Stored data entries:
****

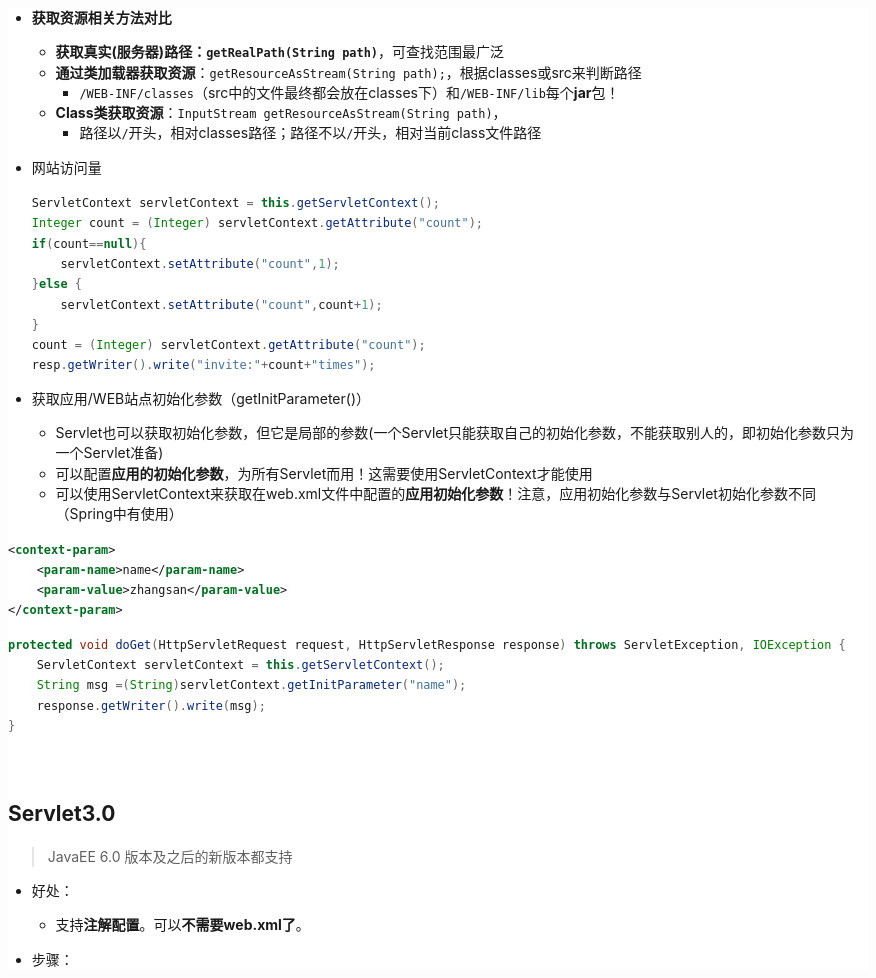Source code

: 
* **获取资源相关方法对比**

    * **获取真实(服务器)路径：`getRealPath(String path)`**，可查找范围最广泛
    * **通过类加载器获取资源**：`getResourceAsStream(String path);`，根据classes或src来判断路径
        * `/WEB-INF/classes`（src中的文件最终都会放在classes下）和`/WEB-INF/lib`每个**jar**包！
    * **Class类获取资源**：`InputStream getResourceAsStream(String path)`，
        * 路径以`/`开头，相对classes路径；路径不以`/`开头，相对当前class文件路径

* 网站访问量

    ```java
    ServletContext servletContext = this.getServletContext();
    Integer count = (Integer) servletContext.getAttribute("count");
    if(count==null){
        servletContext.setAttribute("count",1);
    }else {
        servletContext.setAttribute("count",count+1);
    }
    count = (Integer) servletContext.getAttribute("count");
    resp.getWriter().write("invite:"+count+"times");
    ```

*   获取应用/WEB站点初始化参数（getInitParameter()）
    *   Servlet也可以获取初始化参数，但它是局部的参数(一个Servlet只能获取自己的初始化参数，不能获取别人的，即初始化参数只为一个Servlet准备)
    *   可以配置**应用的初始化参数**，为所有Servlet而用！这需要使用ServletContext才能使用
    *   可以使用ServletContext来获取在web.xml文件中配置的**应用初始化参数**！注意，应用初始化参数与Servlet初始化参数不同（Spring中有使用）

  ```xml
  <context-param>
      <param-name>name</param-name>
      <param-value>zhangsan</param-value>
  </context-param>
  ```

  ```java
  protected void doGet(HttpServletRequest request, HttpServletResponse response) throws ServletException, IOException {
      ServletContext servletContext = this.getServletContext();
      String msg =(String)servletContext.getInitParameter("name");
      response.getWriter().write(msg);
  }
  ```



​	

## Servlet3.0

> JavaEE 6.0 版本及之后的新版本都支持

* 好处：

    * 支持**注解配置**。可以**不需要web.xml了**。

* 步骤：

****

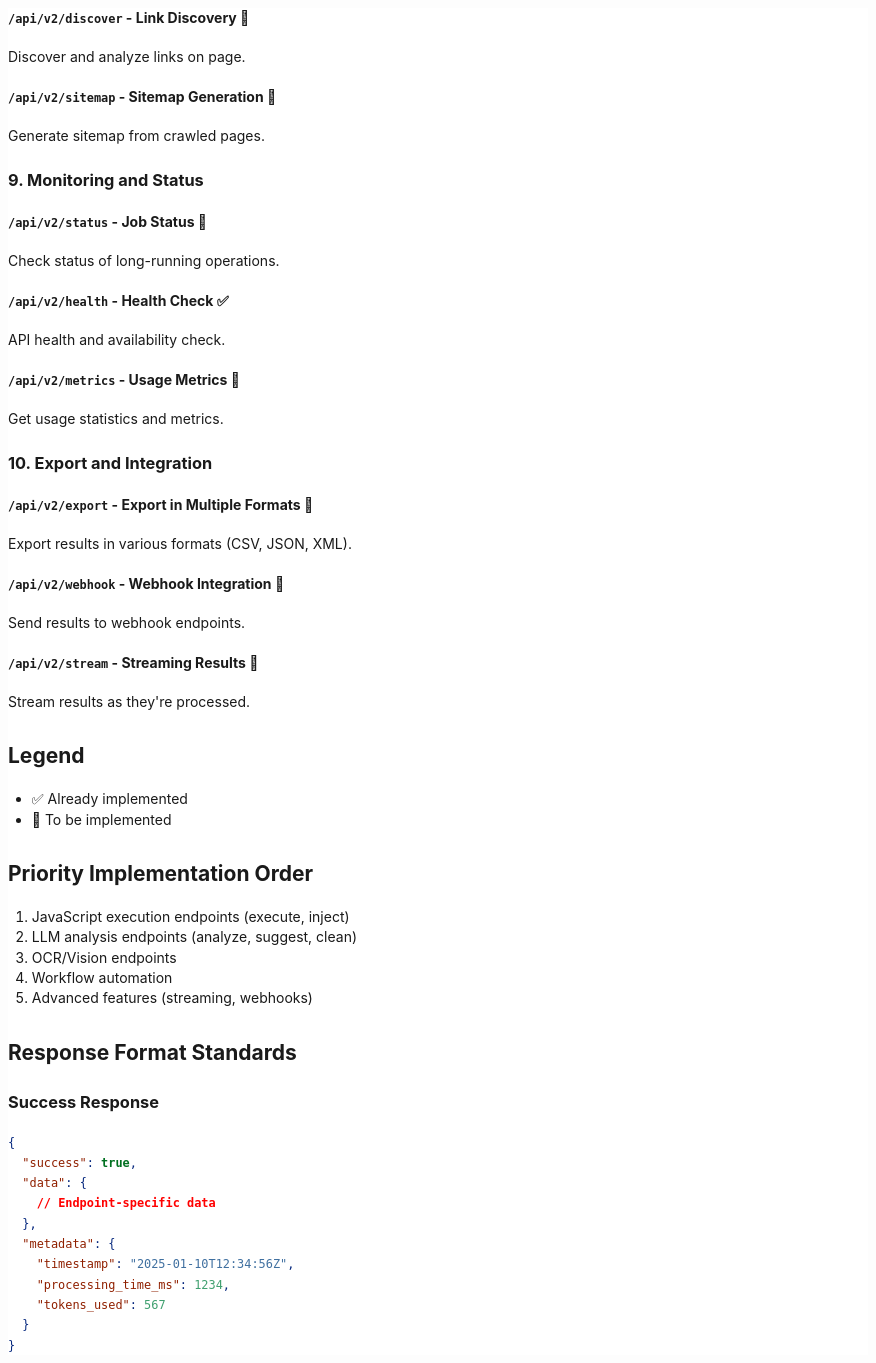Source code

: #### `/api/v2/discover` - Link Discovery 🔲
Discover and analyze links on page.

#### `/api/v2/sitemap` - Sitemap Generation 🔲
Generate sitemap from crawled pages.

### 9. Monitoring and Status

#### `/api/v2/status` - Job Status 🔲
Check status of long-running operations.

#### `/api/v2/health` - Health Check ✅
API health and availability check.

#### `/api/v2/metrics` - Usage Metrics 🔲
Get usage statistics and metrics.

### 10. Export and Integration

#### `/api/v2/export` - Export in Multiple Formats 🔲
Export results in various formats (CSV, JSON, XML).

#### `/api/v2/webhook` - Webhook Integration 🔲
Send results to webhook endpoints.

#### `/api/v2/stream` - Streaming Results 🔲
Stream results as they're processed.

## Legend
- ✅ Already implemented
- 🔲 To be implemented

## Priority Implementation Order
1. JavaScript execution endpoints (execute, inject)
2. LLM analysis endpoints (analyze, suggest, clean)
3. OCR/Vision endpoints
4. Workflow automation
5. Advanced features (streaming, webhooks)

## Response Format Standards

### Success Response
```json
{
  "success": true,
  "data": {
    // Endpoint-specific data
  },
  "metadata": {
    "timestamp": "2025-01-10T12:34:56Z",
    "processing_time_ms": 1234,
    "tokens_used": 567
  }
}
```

****

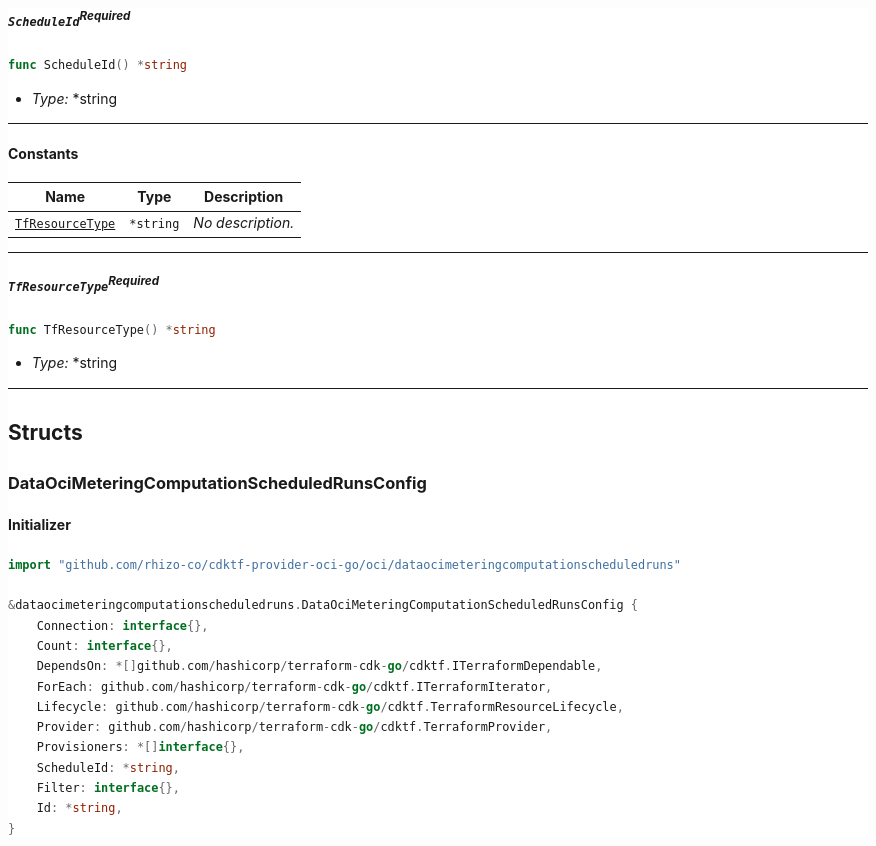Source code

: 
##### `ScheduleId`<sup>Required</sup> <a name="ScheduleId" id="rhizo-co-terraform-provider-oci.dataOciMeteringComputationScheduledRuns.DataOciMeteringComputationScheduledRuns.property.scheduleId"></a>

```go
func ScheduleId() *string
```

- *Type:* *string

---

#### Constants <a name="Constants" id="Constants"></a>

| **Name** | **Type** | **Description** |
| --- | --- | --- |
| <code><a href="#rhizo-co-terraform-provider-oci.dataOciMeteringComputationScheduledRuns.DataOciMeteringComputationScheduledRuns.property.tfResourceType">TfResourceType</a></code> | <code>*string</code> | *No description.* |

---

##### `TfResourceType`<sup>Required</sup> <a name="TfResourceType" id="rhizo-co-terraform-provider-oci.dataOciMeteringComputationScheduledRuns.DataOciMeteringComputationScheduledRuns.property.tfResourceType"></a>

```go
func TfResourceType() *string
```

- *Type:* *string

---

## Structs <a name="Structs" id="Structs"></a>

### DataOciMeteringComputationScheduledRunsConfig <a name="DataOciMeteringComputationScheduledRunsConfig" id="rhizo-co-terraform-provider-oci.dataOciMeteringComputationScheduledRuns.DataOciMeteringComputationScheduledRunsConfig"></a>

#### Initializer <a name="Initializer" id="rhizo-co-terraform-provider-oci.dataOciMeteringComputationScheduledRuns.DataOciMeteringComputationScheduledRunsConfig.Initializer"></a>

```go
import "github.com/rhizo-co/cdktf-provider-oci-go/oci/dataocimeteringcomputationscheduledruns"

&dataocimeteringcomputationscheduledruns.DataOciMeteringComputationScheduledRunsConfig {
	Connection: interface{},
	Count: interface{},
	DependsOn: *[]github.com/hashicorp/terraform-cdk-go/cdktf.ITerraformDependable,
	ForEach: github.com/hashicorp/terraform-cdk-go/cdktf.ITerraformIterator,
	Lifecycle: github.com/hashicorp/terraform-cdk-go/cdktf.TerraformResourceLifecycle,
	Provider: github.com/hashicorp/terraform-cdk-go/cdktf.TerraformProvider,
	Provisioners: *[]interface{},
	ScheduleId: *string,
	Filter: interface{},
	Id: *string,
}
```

****

**Your assignment**
Which lines of the data include the string "getResourceAsStream"? Find them and copy each one.

**Result**
    * **通过类加载器获取资源**：`getResourceAsStream(String path);`，根据classes或src来判断路径
    * **Class类获取资源**：`InputStream getResourceAsStream(String path)`，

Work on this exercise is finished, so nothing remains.